- _EXERCISE INPUT_:
------------------------------------
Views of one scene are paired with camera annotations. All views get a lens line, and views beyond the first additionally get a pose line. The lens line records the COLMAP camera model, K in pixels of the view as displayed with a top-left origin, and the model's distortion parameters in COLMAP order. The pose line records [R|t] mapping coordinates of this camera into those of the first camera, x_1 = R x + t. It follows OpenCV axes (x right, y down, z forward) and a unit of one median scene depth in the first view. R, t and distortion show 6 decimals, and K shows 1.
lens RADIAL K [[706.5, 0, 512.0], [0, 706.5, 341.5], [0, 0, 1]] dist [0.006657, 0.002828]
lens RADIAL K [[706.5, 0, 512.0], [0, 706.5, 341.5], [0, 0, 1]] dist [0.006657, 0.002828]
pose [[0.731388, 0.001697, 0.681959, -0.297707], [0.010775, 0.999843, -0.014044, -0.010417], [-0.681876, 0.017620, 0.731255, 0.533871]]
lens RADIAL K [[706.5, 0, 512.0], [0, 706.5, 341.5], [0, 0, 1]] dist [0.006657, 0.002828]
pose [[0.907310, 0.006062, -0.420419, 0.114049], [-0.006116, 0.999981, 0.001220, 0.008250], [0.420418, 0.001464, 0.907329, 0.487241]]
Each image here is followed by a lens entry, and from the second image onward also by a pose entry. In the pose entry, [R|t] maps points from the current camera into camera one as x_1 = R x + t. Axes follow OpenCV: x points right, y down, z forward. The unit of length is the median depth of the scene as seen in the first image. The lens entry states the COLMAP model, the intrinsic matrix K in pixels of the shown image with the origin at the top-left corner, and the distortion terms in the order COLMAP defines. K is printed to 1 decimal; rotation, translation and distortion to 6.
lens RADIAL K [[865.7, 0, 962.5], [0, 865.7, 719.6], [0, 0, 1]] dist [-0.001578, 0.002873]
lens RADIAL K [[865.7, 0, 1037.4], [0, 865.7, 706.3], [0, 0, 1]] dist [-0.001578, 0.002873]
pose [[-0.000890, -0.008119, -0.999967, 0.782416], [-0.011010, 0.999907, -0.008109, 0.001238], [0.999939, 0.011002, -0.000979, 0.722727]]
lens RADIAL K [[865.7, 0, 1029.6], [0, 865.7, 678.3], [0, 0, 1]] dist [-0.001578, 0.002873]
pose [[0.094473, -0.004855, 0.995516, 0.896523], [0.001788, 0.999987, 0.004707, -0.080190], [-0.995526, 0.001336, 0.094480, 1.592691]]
------------------------------------
- _WHAT TO DO_:
Without leaving anything out, transcribe the records above exactly.

- _WORKED SOLUTION_:
Views of one scene are paired with camera annotations. All views get a lens line, and views beyond the first additionally get a pose line. The lens line records the COLMAP camera model, K in pixels of the view as displayed with a top-left origin, and the model's distortion parameters in COLMAP order. The pose line records [R|t] mapping coordinates of this camera into those of the first camera, x_1 = R x + t. It follows OpenCV axes (x right, y down, z forward) and a unit of one median scene depth in the first view. R, t and distortion show 6 decimals, and K shows 1.
lens RADIAL K [[706.5, 0, 512.0], [0, 706.5, 341.5], [0, 0, 1]] dist [0.006657, 0.002828]
lens RADIAL K [[706.5, 0, 512.0], [0, 706.5, 341.5], [0, 0, 1]] dist [0.006657, 0.002828]
pose [[0.731388, 0.001697, 0.681959, -0.297707], [0.010775, 0.999843, -0.014044, -0.010417], [-0.681876, 0.017620, 0.731255, 0.533871]]
lens RADIAL K [[706.5, 0, 512.0], [0, 706.5, 341.5], [0, 0, 1]] dist [0.006657, 0.002828]
pose [[0.907310, 0.006062, -0.420419, 0.114049], [-0.006116, 0.999981, 0.001220, 0.008250], [0.420418, 0.001464, 0.907329, 0.487241]]
Each image here is followed by a lens entry, and from the second image onward also by a pose entry. In the pose entry, [R|t] maps points from the current camera into camera one as x_1 = R x + t. Axes follow OpenCV: x points right, y down, z forward. The unit of length is the median depth of the scene as seen in the first image. The lens entry states the COLMAP model, the intrinsic matrix K in pixels of the shown image with the origin at the top-left corner, and the distortion terms in the order COLMAP defines. K is printed to 1 decimal; rotation, translation and distortion to 6.
lens RADIAL K [[865.7, 0, 962.5], [0, 865.7, 719.6], [0, 0, 1]] dist [-0.001578, 0.002873]
lens RADIAL K [[865.7, 0, 1037.4], [0, 865.7, 706.3], [0, 0, 1]] dist [-0.001578, 0.002873]
pose [[-0.000890, -0.008119, -0.999967, 0.782416], [-0.011010, 0.999907, -0.008109, 0.001238], [0.999939, 0.011002, -0.000979, 0.722727]]
lens RADIAL K [[865.7, 0, 1029.6], [0, 865.7, 678.3], [0, 0, 1]] dist [-0.001578, 0.002873]
pose [[0.094473, -0.004855, 0.995516, 0.896523], [0.001788, 0.999987, 0.004707, -0.080190], [-0.995526, 0.001336, 0.094480, 1.592691]]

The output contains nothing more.